3 Collier v. State, 999 S.W.2d 779 (Tex. Crim. App. 1999).
4 Incongruously, the same limitation on reforming a judgment to an LIO did not apply where there was no jury charge—in bench trials.
5 My gratitude to Professor George Dix, George R. Killam, Jr. Chair of Criminal Law at the University of Texas, Austin, for alerting me to the fact that Hicks does not address art. 21.15 and potentially cracks the door to improper gamesmanship.
6 The “primary duty” of prosecutors “is not to convict but to see that justice is done.” Tex. Code Crim. Proc. art. 2.01.
7 The CCA questioned the lower court’s reliance on precedent. The authority had actually been overruled.
8 See Collier, 999 S.W.2d at 779.
9 See Haynes v. State, 273 S.W.3d 183 (Tex. Crim. App. 2008).

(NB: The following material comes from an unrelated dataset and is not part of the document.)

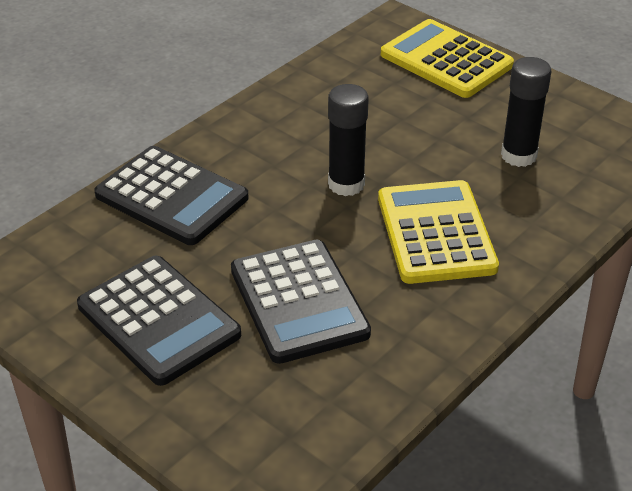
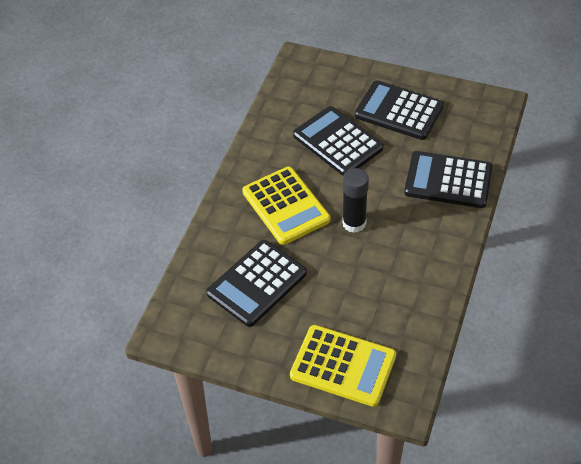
camera: 160 degrees right, 10 degrees up
(518, 155) = (257, 283): black glue stick -> black calculator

10 Bowen involved a theft-type offense where, although the State proved the “essential elements” of misapplication of fiduciary property offense, it failed to prove the “aggravating element” of the value of the property misapplied. Whether this factor affords the basis for a principled distinction in other offenses without a similar aggravating element remains to be seen. Two cases discussed by the majority, Lawrence and Haynes, also involved crimes with “aggravating elements” beyond those required for a crime with mere “essential elements.” See Haynes, 273 S.W.3d at 183 (family violence assault); Lawrence v. State, 106 S.W.3d 141 (Tex. App.—Amarillo 2003, no pet.) (bodily injury to a person over 65 years of age).

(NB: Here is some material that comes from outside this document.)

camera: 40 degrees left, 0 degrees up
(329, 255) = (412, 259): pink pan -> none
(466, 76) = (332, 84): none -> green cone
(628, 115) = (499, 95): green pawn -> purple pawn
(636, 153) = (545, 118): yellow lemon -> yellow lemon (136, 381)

11 See Tolbert v. State, 306 S.W.3d 776 (Tex. Crim. App. 2010).
12 See, e.g., Ex parte Masonheimer, 220 S.W.3d 494 (Tex, Crim. App. 2007) (repeated Brady violations resulted in double-jeopardy bar against third trial).
13 Presumably, the issue of gamesmanship was not briefed in the case.
14 See Tex. Code Crim. Proc. art. 37.09 (Lesser Included Offense).
15 Article 21.15 not only addresses charging instruments. As its opening language reveals, it also applies “[w]henever recklessness or criminal negligence enter into or is a part of element of any offense.” As the language of the article carries on to expressly address charging instruments, this preliminary language, if it means anything at all, must address something else. Could this language be interpreted to include LIO instructions on recklessness (and criminal negligence) not included in a charging instrument but submitted in a jury charge?